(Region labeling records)

-- Start --

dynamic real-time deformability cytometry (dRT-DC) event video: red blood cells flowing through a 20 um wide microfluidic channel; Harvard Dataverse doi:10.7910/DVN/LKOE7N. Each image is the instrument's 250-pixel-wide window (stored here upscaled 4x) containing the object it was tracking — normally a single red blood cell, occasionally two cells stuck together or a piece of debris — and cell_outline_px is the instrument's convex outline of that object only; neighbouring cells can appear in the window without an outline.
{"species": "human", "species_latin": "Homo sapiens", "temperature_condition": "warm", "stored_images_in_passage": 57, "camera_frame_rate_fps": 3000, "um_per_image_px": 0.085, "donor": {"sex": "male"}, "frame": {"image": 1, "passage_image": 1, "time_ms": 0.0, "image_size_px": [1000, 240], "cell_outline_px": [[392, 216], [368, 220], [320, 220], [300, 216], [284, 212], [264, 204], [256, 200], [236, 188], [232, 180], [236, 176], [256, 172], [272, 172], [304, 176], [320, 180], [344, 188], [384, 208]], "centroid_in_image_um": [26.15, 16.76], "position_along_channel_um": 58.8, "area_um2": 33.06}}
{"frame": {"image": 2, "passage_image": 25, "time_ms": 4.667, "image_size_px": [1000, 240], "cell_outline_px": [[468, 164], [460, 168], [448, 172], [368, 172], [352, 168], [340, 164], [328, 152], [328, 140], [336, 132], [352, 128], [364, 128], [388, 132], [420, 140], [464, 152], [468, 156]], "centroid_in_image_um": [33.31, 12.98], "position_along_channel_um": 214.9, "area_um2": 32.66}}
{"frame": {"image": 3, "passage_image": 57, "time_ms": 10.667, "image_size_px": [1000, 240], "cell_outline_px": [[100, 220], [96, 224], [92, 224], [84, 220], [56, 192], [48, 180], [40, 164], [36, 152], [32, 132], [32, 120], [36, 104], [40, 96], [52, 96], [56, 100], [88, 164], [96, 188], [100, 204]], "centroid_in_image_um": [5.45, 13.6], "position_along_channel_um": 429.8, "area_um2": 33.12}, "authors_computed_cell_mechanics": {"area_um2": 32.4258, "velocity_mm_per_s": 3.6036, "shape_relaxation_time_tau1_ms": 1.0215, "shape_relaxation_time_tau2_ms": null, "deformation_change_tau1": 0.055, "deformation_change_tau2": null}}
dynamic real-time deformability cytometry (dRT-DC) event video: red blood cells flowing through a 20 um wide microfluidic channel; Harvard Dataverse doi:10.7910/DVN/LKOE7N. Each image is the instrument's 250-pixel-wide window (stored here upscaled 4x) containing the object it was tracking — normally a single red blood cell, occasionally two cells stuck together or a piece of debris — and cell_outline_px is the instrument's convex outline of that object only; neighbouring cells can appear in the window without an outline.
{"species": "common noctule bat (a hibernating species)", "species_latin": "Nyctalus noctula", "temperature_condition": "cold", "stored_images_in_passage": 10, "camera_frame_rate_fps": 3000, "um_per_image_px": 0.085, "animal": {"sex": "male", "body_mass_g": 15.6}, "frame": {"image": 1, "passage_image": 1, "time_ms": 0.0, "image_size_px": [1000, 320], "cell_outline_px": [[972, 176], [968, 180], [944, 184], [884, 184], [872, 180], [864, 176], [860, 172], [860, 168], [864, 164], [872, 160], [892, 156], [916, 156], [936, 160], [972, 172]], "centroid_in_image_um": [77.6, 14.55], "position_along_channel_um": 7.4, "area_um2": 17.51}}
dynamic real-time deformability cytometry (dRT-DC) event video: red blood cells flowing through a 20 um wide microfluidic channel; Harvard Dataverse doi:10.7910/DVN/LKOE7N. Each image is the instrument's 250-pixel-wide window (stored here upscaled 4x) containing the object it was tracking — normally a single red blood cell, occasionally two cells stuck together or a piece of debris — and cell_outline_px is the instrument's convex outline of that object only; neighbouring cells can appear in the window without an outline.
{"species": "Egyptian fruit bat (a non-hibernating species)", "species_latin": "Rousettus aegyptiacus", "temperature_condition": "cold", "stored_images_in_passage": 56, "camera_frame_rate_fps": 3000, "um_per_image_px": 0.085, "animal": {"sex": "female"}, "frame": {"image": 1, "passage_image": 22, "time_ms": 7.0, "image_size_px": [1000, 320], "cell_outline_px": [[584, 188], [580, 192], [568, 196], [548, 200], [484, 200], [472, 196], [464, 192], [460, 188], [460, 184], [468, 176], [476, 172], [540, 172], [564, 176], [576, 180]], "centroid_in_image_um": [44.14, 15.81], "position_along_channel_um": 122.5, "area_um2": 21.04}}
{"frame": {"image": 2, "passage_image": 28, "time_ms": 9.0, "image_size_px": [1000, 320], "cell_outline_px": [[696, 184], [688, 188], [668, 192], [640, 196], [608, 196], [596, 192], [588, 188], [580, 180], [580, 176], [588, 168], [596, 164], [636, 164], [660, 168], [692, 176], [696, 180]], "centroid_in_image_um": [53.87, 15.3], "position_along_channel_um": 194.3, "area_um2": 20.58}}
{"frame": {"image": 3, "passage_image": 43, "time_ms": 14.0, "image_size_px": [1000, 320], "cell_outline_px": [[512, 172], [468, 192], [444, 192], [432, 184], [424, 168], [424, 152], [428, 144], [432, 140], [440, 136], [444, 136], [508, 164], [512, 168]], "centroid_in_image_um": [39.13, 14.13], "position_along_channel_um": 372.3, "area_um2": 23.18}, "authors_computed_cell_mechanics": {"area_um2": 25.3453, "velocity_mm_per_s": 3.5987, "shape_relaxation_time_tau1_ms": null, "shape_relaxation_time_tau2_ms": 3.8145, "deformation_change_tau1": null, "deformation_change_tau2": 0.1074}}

-- End --

PROMPT:
Print all of the entries exactly as they are written.

FINAL RESULT:
dynamic real-time deformability cytometry (dRT-DC) event video: red blood cells flowing through a 20 um wide microfluidic channel; Harvard Dataverse doi:10.7910/DVN/LKOE7N. Each image is the instrument's 250-pixel-wide window (stored here upscaled 4x) containing the object it was tracking — normally a single red blood cell, occasionally two cells stuck together or a piece of debris — and cell_outline_px is the instrument's convex outline of that object only; neighbouring cells can appear in the window without an outline.
{"species": "human", "species_latin": "Homo sapiens", "temperature_condition": "warm", "stored_images_in_passage": 57, "camera_frame_rate_fps": 3000, "um_per_image_px": 0.085, "donor": {"sex": "male"}, "frame": {"image": 1, "passage_image": 1, "time_ms": 0.0, "image_size_px": [1000, 240], "cell_outline_px": [[392, 216], [368, 220], [320, 220], [300, 216], [284, 212], [264, 204], [256, 200], [236, 188], [232, 180], [236, 176], [256, 172], [272, 172], [304, 176], [320, 180], [344, 188], [384, 208]], "centroid_in_image_um": [26.15, 16.76], "position_along_channel_um": 58.8, "area_um2": 33.06}}
{"frame": {"image": 2, "passage_image": 25, "time_ms": 4.667, "image_size_px": [1000, 240], "cell_outline_px": [[468, 164], [460, 168], [448, 172], [368, 172], [352, 168], [340, 164], [328, 152], [328, 140], [336, 132], [352, 128], [364, 128], [388, 132], [420, 140], [464, 152], [468, 156]], "centroid_in_image_um": [33.31, 12.98], "position_along_channel_um": 214.9, "area_um2": 32.66}}
{"frame": {"image": 3, "passage_image": 57, "time_ms": 10.667, "image_size_px": [1000, 240], "cell_outline_px": [[100, 220], [96, 224], [92, 224], [84, 220], [56, 192], [48, 180], [40, 164], [36, 152], [32, 132], [32, 120], [36, 104], [40, 96], [52, 96], [56, 100], [88, 164], [96, 188], [100, 204]], "centroid_in_image_um": [5.45, 13.6], "position_along_channel_um": 429.8, "area_um2": 33.12}, "authors_computed_cell_mechanics": {"area_um2": 32.4258, "velocity_mm_per_s": 3.6036, "shape_relaxation_time_tau1_ms": 1.0215, "shape_relaxation_time_tau2_ms": null, "deformation_change_tau1": 0.055, "deformation_change_tau2": null}}
dynamic real-time deformability cytometry (dRT-DC) event video: red blood cells flowing through a 20 um wide microfluidic channel; Harvard Dataverse doi:10.7910/DVN/LKOE7N. Each image is the instrument's 250-pixel-wide window (stored here upscaled 4x) containing the object it was tracking — normally a single red blood cell, occasionally two cells stuck together or a piece of debris — and cell_outline_px is the instrument's convex outline of that object only; neighbouring cells can appear in the window without an outline.
{"species": "common noctule bat (a hibernating species)", "species_latin": "Nyctalus noctula", "temperature_condition": "cold", "stored_images_in_passage": 10, "camera_frame_rate_fps": 3000, "um_per_image_px": 0.085, "animal": {"sex": "male", "body_mass_g": 15.6}, "frame": {"image": 1, "passage_image": 1, "time_ms": 0.0, "image_size_px": [1000, 320], "cell_outline_px": [[972, 176], [968, 180], [944, 184], [884, 184], [872, 180], [864, 176], [860, 172], [860, 168], [864, 164], [872, 160], [892, 156], [916, 156], [936, 160], [972, 172]], "centroid_in_image_um": [77.6, 14.55], "position_along_channel_um": 7.4, "area_um2": 17.51}}
dynamic real-time deformability cytometry (dRT-DC) event video: red blood cells flowing through a 20 um wide microfluidic channel; Harvard Dataverse doi:10.7910/DVN/LKOE7N. Each image is the instrument's 250-pixel-wide window (stored here upscaled 4x) containing the object it was tracking — normally a single red blood cell, occasionally two cells stuck together or a piece of debris — and cell_outline_px is the instrument's convex outline of that object only; neighbouring cells can appear in the window without an outline.
{"species": "Egyptian fruit bat (a non-hibernating species)", "species_latin": "Rousettus aegyptiacus", "temperature_condition": "cold", "stored_images_in_passage": 56, "camera_frame_rate_fps": 3000, "um_per_image_px": 0.085, "animal": {"sex": "female"}, "frame": {"image": 1, "passage_image": 22, "time_ms": 7.0, "image_size_px": [1000, 320], "cell_outline_px": [[584, 188], [580, 192], [568, 196], [548, 200], [484, 200], [472, 196], [464, 192], [460, 188], [460, 184], [468, 176], [476, 172], [540, 172], [564, 176], [576, 180]], "centroid_in_image_um": [44.14, 15.81], "position_along_channel_um": 122.5, "area_um2": 21.04}}
{"frame": {"image": 2, "passage_image": 28, "time_ms": 9.0, "image_size_px": [1000, 320], "cell_outline_px": [[696, 184], [688, 188], [668, 192], [640, 196], [608, 196], [596, 192], [588, 188], [580, 180], [580, 176], [588, 168], [596, 164], [636, 164], [660, 168], [692, 176], [696, 180]], "centroid_in_image_um": [53.87, 15.3], "position_along_channel_um": 194.3, "area_um2": 20.58}}
{"frame": {"image": 3, "passage_image": 43, "time_ms": 14.0, "image_size_px": [1000, 320], "cell_outline_px": [[512, 172], [468, 192], [444, 192], [432, 184], [424, 168], [424, 152], [428, 144], [432, 140], [440, 136], [444, 136], [508, 164], [512, 168]], "centroid_in_image_um": [39.13, 14.13], "position_along_channel_um": 372.3, "area_um2": 23.18}, "authors_computed_cell_mechanics": {"area_um2": 25.3453, "velocity_mm_per_s": 3.5987, "shape_relaxation_time_tau1_ms": null, "shape_relaxation_time_tau2_ms": 3.8145, "deformation_change_tau1": null, "deformation_change_tau2": 0.1074}}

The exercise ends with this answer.